JEFF. DAVIS does not usually permit his organs either to announce projected movements of his army, or to discuss them; and the freedom with which these announcements are put forth might be thought to throw doubt on their truth. But our Government, we believe, is in possession of other information beside this to the same purport — information in the handwriting of a Confederate officer, of a projected rebel movement into Maryland and Pennsylvania. The rebel theory is that by the end of this month, or thereabouts, our army will be so weakened by the loss of the two year and the nine month regiments that it will be feasible for them, with a body of fifty or sixty thousand men, to make a sudden march northward, through one or more of the passes of the Blue Ridge, down the Shenandoah Valley, and into Maryland. By this means it is supposed they would draw HOOKER’s army up to Washington for its defence, and thus Richmond would need but a small force for its defence. It is true that the rebel army lost a prodigious proportion of its men in the battles of the first four days of this month; but, by calling in outlying detachments, they could probably still bring together an effective force of fifty thousand men for an offensive movement, and yet leave twenty thousand to defend Richmond.
There are two or three remarks suggested about this whole scheme.
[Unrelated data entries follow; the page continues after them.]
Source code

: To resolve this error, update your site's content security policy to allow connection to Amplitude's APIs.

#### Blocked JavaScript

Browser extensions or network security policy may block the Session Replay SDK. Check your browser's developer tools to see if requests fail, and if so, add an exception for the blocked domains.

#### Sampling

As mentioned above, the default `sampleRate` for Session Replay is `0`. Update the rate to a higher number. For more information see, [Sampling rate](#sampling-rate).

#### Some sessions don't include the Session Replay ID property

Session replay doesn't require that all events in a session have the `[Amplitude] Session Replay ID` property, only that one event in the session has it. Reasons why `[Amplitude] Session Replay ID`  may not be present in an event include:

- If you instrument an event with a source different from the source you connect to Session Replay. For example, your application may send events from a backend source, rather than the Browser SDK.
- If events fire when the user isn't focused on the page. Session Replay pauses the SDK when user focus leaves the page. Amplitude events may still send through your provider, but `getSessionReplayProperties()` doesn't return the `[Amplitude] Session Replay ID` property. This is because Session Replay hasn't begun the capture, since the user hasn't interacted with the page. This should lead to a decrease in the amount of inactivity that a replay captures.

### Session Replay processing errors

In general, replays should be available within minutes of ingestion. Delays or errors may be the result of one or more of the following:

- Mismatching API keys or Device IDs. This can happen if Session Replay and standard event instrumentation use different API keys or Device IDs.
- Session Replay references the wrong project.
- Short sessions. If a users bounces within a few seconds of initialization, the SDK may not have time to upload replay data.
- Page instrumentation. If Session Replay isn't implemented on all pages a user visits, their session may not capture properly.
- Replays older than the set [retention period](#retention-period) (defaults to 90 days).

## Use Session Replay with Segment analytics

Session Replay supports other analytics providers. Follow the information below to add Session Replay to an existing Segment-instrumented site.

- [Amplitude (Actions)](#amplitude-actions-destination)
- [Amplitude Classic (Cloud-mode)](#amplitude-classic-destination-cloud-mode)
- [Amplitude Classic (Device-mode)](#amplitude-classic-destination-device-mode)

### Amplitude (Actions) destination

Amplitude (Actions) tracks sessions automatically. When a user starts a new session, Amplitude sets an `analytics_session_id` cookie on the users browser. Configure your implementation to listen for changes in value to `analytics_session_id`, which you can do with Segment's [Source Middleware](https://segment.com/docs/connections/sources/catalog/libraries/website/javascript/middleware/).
1. The Government could easily prevent its execution by occupying with a proper force one or two strategic points in the Shenandoah Valley, and one or two of the passes of the Blue Ridge Mountains. There are forces under Gen. MILROY, forces around Washington, in Baltimore, and elsewhere, that could be used for this purpose without weakening the Army of the Potomac.
2. Another means of aiding to prevent the rebel movement would be by activity on the part of our forces on the peninsula and in North Carolina. Let them ceaselessly menace the region round about and back of Richmond, and thus keep active in defence of their capital as large a part as possible of the rebel army.
3. We would say in regard to the rebels, that a movement of invasion on their part would be really and truly a movement of desperation. The Confederacy and its army are being killed by inches — or rather, by much larger measurement than inches. In every section of the South, the rebels are being pushed to the wall. They are on the edge of the last ditch. With shattered finances, short supplies, blasted hopes, a dismal future, with the West almost wrested from their grip — with our armies in the heart of the Cotton States, and our flag waving in every State — with Slavery, for which the war is waged, tumbling to pieces — the rebels can see no prospect of success but by a maniacal rush in the direction of our Capital, where they might wrench victory from fate, and enforce a peace.
4. The loss of Stonewall JACKSON will operate seriously to the detriment of the rebels, if they entertain any reckless project of invasion. It was he who took the lead in every daring and desperate rebel movement of the war; and, so far, we know of no man in their army possessed of equal skill, intrepidity and venturousness, as there is none other who has ever undertaken such work.
We believe, on the whole, that if the Virginia rebels should undertake a movement of invasion, it will be for us the opportunity which, if properly seized and used, will enable us not only to check them, but to capture Richmond, annihilate DAVIS’ army, and bring the rebellion to a close.